**Records for the task:**

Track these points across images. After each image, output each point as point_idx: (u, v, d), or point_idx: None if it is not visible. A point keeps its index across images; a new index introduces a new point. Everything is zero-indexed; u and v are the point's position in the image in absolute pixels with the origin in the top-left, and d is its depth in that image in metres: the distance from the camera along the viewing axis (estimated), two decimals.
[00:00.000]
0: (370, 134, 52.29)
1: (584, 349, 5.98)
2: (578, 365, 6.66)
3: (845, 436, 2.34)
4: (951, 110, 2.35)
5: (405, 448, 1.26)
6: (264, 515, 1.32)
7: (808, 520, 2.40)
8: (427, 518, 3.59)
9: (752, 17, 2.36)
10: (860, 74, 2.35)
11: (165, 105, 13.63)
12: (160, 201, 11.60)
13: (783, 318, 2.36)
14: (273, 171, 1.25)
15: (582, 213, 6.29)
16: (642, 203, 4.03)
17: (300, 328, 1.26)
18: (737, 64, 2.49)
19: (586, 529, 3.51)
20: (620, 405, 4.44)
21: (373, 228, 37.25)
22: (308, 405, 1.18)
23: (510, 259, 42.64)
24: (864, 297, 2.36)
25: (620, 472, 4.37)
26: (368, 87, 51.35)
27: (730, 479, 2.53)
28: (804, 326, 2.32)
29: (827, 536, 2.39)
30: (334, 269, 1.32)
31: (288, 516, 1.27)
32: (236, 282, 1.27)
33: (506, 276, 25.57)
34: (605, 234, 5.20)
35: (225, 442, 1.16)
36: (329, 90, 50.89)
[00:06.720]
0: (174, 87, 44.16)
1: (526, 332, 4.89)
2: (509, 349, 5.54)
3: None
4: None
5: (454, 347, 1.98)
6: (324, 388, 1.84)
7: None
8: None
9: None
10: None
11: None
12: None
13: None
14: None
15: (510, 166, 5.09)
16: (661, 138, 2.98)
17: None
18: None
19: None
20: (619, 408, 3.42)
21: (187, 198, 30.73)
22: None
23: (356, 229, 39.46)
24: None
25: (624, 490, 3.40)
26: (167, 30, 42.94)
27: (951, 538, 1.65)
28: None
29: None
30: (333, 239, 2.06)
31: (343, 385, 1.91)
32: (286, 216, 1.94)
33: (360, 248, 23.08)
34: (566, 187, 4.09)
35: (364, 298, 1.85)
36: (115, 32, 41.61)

...

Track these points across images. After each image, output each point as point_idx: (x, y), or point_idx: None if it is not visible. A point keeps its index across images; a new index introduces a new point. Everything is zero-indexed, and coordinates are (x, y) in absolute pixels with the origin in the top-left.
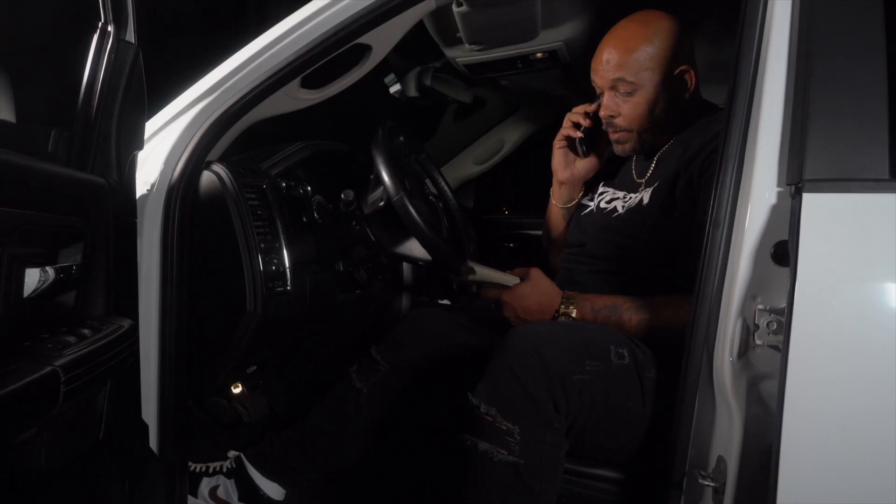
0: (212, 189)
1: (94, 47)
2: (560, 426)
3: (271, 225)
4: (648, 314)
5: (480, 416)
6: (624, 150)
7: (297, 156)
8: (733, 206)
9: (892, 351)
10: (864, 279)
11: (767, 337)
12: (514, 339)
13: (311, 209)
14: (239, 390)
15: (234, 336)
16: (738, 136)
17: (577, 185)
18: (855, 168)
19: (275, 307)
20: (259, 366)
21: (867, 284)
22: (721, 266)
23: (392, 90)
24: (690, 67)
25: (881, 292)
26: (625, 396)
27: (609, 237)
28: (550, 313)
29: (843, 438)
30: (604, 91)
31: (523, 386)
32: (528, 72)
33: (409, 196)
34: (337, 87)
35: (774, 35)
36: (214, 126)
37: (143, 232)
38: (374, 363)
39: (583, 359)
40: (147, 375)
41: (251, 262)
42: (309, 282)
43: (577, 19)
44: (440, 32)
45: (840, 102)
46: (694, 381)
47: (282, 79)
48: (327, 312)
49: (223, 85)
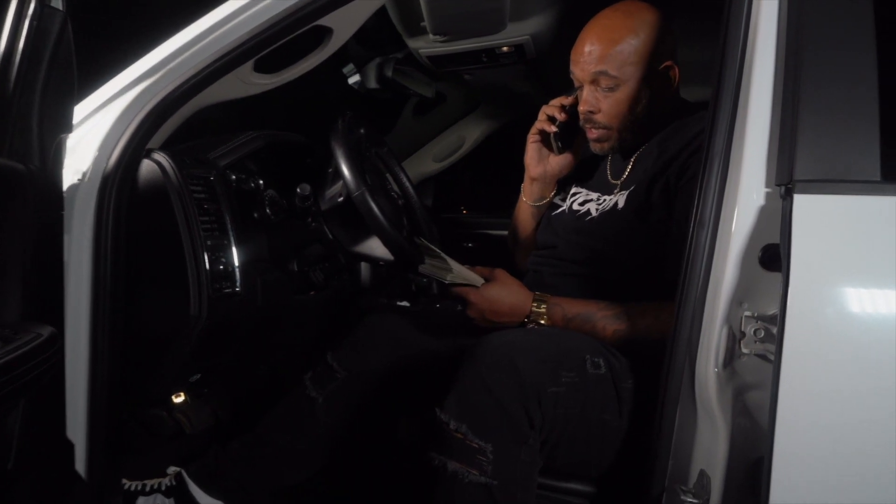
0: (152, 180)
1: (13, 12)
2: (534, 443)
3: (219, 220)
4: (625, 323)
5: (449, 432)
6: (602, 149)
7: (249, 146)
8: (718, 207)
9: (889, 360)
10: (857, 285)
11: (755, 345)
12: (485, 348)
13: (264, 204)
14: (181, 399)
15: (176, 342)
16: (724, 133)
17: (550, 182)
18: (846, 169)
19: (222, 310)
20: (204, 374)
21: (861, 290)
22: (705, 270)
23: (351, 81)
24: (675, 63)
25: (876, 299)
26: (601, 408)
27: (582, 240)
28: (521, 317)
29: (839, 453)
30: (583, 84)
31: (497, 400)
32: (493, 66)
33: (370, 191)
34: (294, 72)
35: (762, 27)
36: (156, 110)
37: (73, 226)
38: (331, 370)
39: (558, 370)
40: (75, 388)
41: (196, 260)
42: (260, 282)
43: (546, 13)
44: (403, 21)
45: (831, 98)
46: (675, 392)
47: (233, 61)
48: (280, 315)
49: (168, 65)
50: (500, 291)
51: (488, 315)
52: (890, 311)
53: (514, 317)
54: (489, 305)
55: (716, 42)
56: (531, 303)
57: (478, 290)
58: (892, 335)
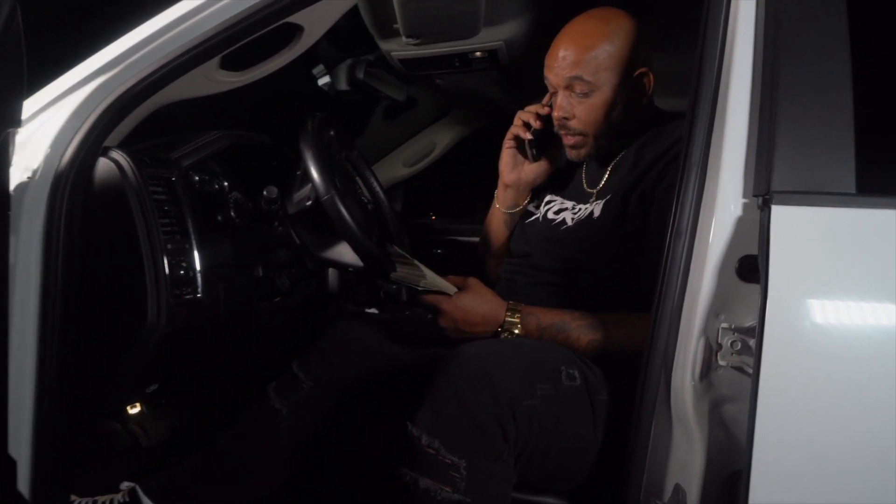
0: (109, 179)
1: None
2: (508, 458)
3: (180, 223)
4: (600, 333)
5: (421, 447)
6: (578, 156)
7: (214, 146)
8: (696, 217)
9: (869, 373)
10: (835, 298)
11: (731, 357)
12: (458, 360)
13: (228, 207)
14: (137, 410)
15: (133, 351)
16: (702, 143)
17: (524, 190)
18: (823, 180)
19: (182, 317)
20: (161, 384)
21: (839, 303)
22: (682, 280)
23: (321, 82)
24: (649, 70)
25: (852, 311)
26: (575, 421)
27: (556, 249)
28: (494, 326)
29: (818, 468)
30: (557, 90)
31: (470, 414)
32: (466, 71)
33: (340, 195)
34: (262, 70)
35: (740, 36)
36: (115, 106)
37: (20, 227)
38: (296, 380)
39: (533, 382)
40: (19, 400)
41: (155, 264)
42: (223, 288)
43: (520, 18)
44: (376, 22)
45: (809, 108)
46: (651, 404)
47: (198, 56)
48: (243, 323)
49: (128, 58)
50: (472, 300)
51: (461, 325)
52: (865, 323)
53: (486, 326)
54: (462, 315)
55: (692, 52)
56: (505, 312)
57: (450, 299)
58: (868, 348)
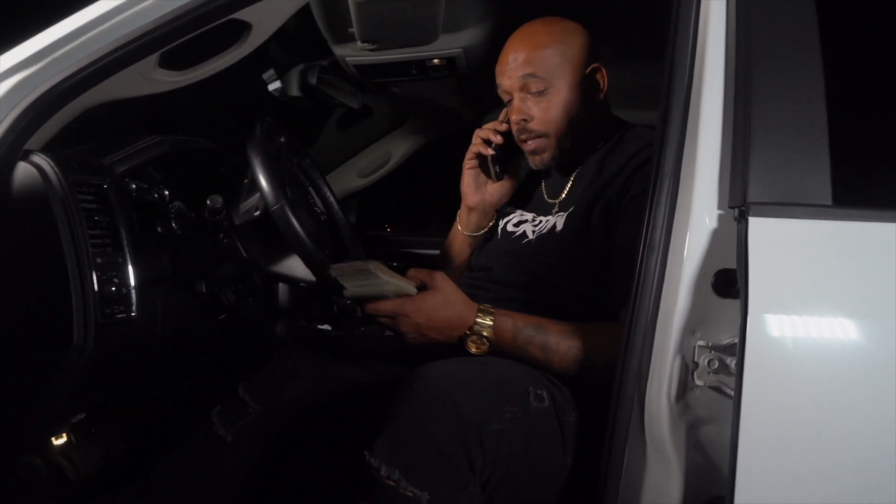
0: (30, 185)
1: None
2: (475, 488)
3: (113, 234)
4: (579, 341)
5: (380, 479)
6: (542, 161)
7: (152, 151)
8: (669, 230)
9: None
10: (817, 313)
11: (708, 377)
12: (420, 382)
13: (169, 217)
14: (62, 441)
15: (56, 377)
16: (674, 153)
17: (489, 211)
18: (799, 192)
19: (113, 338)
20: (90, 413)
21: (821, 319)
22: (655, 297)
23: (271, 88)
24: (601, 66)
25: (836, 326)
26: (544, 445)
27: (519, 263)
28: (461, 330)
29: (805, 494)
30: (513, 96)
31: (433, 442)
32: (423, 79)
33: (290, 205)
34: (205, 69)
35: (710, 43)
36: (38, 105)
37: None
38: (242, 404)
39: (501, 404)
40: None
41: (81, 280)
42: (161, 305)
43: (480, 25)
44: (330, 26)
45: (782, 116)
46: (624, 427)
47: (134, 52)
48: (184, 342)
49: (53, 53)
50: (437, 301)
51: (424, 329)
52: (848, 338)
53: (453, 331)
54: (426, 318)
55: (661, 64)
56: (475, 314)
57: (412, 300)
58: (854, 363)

**Required action:** Begin with the line that has "17: (577, 185)" in the listing above and end after the line that has "44: (440, 32)"; output those lines exactly.

**Result of this exercise:**
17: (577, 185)
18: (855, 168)
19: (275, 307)
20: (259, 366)
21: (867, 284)
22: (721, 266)
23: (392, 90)
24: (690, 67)
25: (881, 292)
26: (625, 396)
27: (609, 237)
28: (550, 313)
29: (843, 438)
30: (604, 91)
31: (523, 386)
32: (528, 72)
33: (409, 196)
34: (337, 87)
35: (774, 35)
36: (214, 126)
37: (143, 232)
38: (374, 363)
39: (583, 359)
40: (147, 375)
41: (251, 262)
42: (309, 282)
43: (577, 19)
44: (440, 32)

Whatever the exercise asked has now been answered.